His phone started to buzz with 15 minutes remaining in the game, and he looked down to find himself in a group text. The starter of the chat? Bobby Cremins, the former Mountaineers head coach under whom Davis served as a student manager.
“You talk about memories flooding,” Davis, 64, said.
That was the case for many Mountaineers fans, from the moment App State beat Georgia State, 80-73, to cap a stretch of four wins in four days that included two overtime victories. The championship came after a regular season in which App State lost six of its last seven games.
Naturally, some fans harkened back to the school’s previous NCAA trips.
Cremins led App State to its first, a Southern Conference championship year during the 1978-79 season. Davis, who graduated from App State in 1980 and earned his master’s the following year, ultimately followed Cremins to Georgia Tech as a graduate assistant.
Davis said he looks at the game with a coach’s eye. And he said on that front, there’s no way the Mountaineers should be here. But he saw a team that played harder than their opponents, a trait that can carry a team at the right time. He drew similarities between Cremins’ team and this one. For starters, a short bench that leaned heavily on a few – for example, four players played 34 minutes or more in the Sun Belt title game – but it was also the way the team just wore down Georgia State.
““I relate what Coach (Dustin) Kerns is doing to what Coach Cremins did back in the ‘70s,” Davis said. “They have bought into his system. And when players buy into a system, and they believe in that coach and that system, they’re going to perform.
“So I would say, yeah, I’m surprised, but I’m not surprised because of how they reacted and adjusted to his system.”
Trevor Owens hopped into the App State fan base at the right time. A student from 1997 to 2003, he saw three 20-win seasons. He saw the program move from Varsity Gym, in the center of campus, to its current home at Holmes Convocation Center in 2000. That stretch hooked him.
“I just remember trying to keep my balance at Varsity Gym because those bleachers were rocking because they were so excited about their basketball team back in the day,” Owens, 41, said.
The App State program saw other bright spots, but for the better part of the 2010s, it remained stuck. The Mountaineers had one winning season during that stretch, a 16-15 season in 2010-11. Owens called the results and sparse crowds disappointing, especially with the intense passion he saw during his time at the university.
That changed with Kerns, hired in April 2019. He authored a winning season, 18-15, last year before this season’s 17-11 campaign. Two years of progress have helped a program overcome nearly a decade of struggles. And the season included struggles, too: a COVID-19 pause stopped the Mountaineers during conference play for two-plus weeks.
The team traveled back to Boone on Tuesday, welcomed back into by a socially distanced gathered. That followed a night on which fans took to King Street and celebrated. David Jackson said he could hear fireworks in his neighborhood the moment the game ended, lasting for roughly 20 minutes.

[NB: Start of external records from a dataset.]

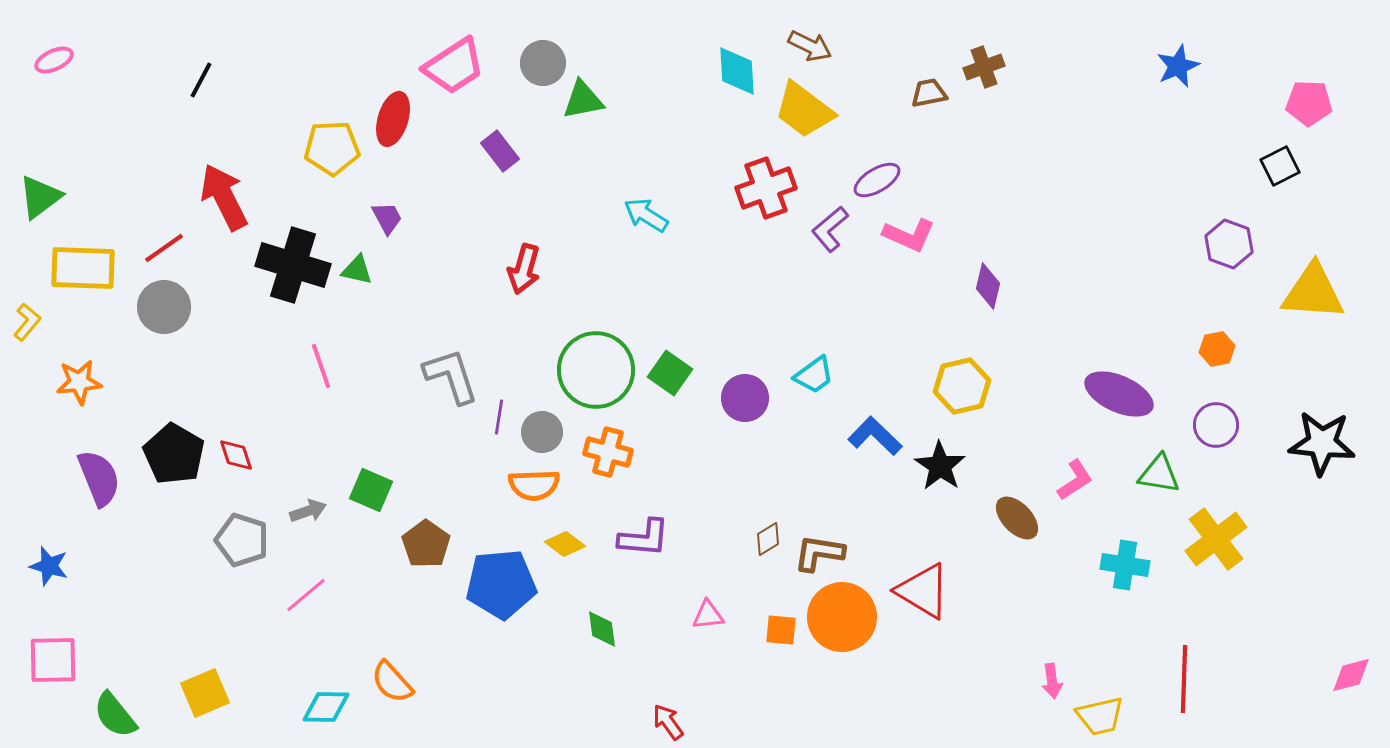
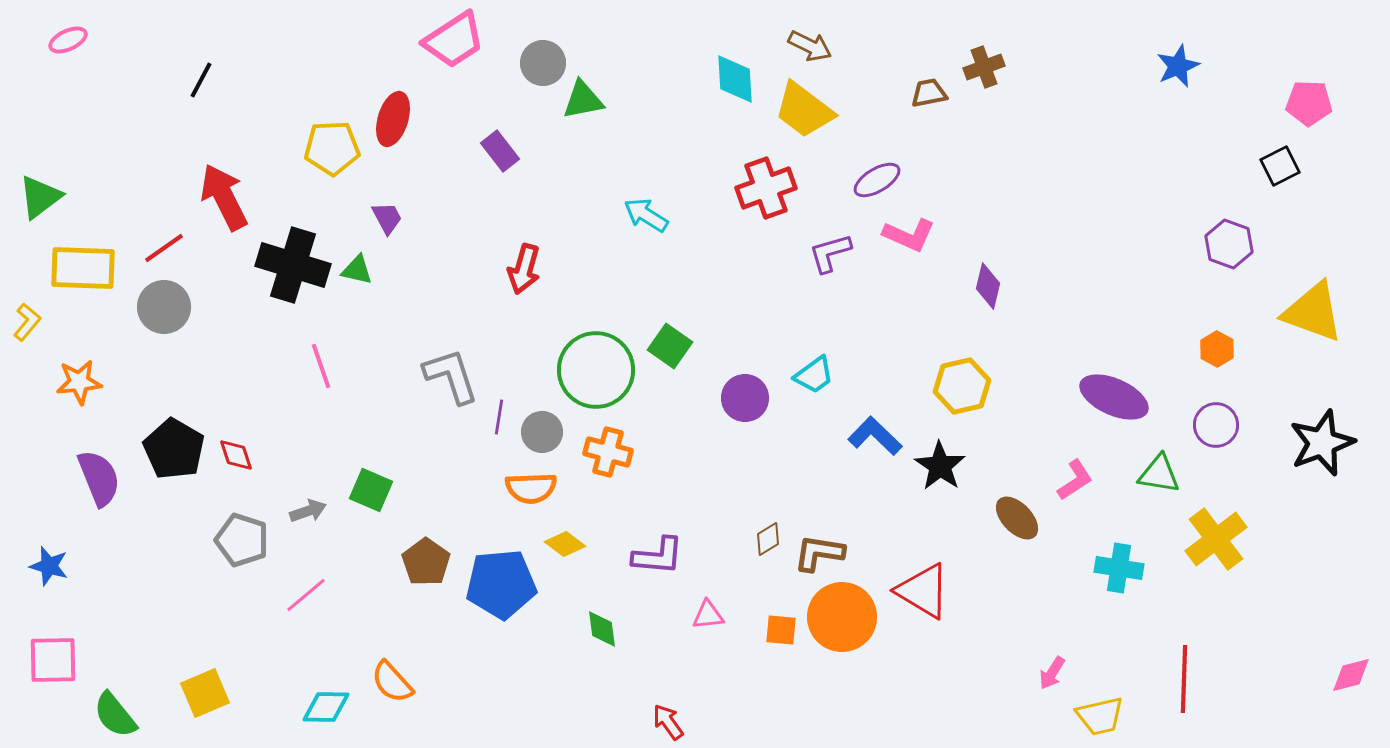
pink ellipse at (54, 60): moved 14 px right, 20 px up
pink trapezoid at (454, 66): moved 26 px up
cyan diamond at (737, 71): moved 2 px left, 8 px down
purple L-shape at (830, 229): moved 24 px down; rotated 24 degrees clockwise
yellow triangle at (1313, 292): moved 20 px down; rotated 16 degrees clockwise
orange hexagon at (1217, 349): rotated 20 degrees counterclockwise
green square at (670, 373): moved 27 px up
purple ellipse at (1119, 394): moved 5 px left, 3 px down
black star at (1322, 443): rotated 26 degrees counterclockwise
black pentagon at (174, 454): moved 5 px up
orange semicircle at (534, 485): moved 3 px left, 3 px down
purple L-shape at (644, 538): moved 14 px right, 18 px down
brown pentagon at (426, 544): moved 18 px down
cyan cross at (1125, 565): moved 6 px left, 3 px down
pink arrow at (1052, 681): moved 8 px up; rotated 40 degrees clockwise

Jackson’s perspective on this moment is unique. The play-by-play voice of the Mountaineers from 2000 to 2016, he’s now the president/CEO of the Boone Chamber of Commerce.

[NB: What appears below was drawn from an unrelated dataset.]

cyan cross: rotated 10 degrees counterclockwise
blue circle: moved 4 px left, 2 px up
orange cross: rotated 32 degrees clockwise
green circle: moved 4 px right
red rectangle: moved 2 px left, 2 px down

This is going to bring national exposure to App State and Boone. And any positive attention, he said, is wonderful during a time where a pandemic is still ongoing.
But it’s also the next installment of special memories for a fan base. Students, those who celebrated in the streets last night and the fans that have populated home games, have a new high point. One that, like the other two berths in the Big Dance, will resonate.
“I remember everything — I’m serious,” Jackson said. “I remember everything because that’s what these moments do.
“They make you soak it all in and pay attention to little details because of the magnitude of it all.”